This project uses the 'Syntactic Ngrams' corpus, based on the Google Books corpus and containing parse fragments with Penn-Treebank part-of-speech (POS) tags, to discover and validate the reflexive pronouns contained and tagged therein, and to compare the frequency results between the general English corpus and the partition for fiction.
Based on projections over the respective Syntactic-Ngrams verbargs files, and filtering with a regex (r'sel[fvl]') to approximate reflexivity, the following candidate lists of pronouns (PRP) as direct objects (dobj) are obtained and ranked by frequency, truncated to include the gender-neutral singular reflexive pronoun 'themself' (see Methodology for more details; candidates-eng.txt and candidates-fiction.txt for the full listings):
English | English Fiction |
---|---|
himself: 8979386 | himself: 3207256 |
themselves: 5578605 | herself: 1408594 |
itself: 3409264 | myself: 1296374 |
myself: 3014093 | themselves: 931156 |
herself: 2329877 | yourself: 636914 |
yourself: 1623751 | itself: 495199 |
ourselves: 1404367 | ourselves: 255542 |
oneself: 219794 | yourselves: 41846 |
yourselves: 143277 | oneself: 27295 |
thyself: 77279 | thyself: 19193 |
himselfe: 4020 | hisself: 2384 |
hisself: 3088 | yerself: 1106 |
ourself: 1380 | meself: 724 |
yerself: 1238 | yoursell: 719 |
meself: 1079 | imself: 533 |
yoursell: 866 | ourself: 356 |
imself: 414 | |
themself: 316 | isself: 304 |
yo'self: 291 | yo'self: 281 |
herselfe: 243 | himselfe: 190 |
heself: 165 | |
isself: 221 | erself: 156 |
myselfe: 208 | himsell: 155 |
mysell: 202 | hetself: 154 |
erself: 149 | mysell: 142 |
himsell: 144 | yoursells: 88 |
heself: 136 | hymself: 83 |
itselfe: 136 | themself: 82 |
There are a few features of these lists to which bold font is used to draw attention:
- the relative prominence of 'himself' and 'herself' (interestingly much more balanced in fiction);
- the relative prominence of the ungendered plural pronoun 'themselves' to these;
- the relative prominence of the ungendered singular pronoun 'themself' (interestingly much less prominent in fiction, at least historically).

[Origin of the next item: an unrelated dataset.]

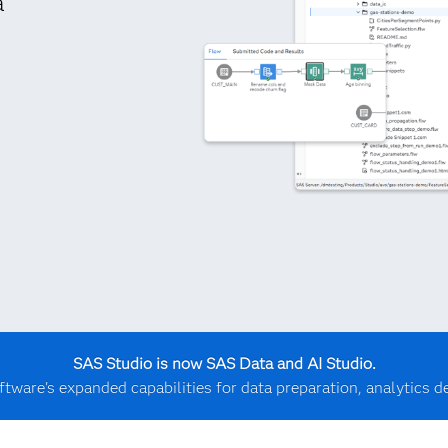
a
SAS Studio is now SAS Data and AI Studio.
ftware's expanded capabilities for data preparation, analytics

It is also worth noting the relative prominence of dialectical pronouns, such as 'isself' (a variant of the already non-standard 'hisself', used in my own native dialect), as well as American dialect terms like 'yo'self'.
Strikethrough is used to indicate that, although the regex for reflexive forms does a relatively good job of cleaning up a lot of misidentified pronouns (from the POS tagger), the word 'mademoiselle' slips through due to its lexical form. Less troublingly, the word 'ltself' appears in the full listings (this is likely due to flawed OCR).

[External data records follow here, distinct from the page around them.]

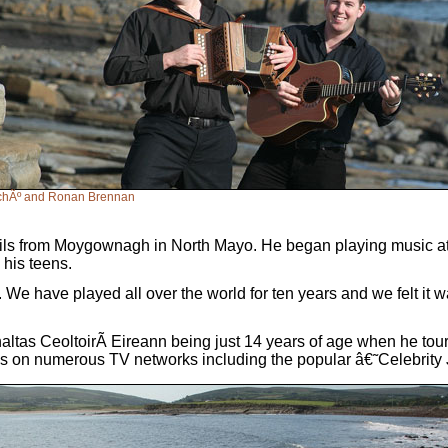
rchÃº and Ronan Brennan
s from Moygownagh in North Mayo. He began playing music at 8 
n his teens.
. We have played all over the world for ten years and we felt it w
tas CeoltoirÃ­ Eireann being just 14 years of age when he toured
ell as on numerous TV networks including the popular â€˜Celebr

The first challenge in approaching this problem is the broken link to the Syntactic Ngrams corpus. It is, however, still contained in a cache via the Internet Archive.
The Syntactic Ngrams corpus is documented in Goldberg and Orwant (ACL 2013) [1].
This analysis was aided by the authors of Hoyle et al., (ACL 2019) [2].
[1] Yoav Goldberg and Jon Orwant (2013). A Dataset of Syntactic-Ngrams over Time from a Very Large Corpus of English Books. In Second Joint Conference on Lexical and Computational Semantics (*SEM), Volume 1: Proceedings of the Main Conference and the Shared Task: Semantic Textual Similarity, pages 241–247, Atlanta, Georgia, USA. Association for Computational Linguistics.
[2] Alexander Miserlis Hoyle, Lawrence Wolf-Sonkin, Hanna Wallach, Isabelle Augenstein, and Ryan Cotterell (2019). Unsupervised Discovery of Gendered Language through Latent-Variable Modeling. In Proceedings of the 57th Annual Meeting of the Association for Computational Linguistics, pages 1706–1716, Florence, Italy. Association for Computational Linguistics.
This text and its embedded resources are made available under CC-BY 4.0.
All code is made available using the MIT license (contained in the repository).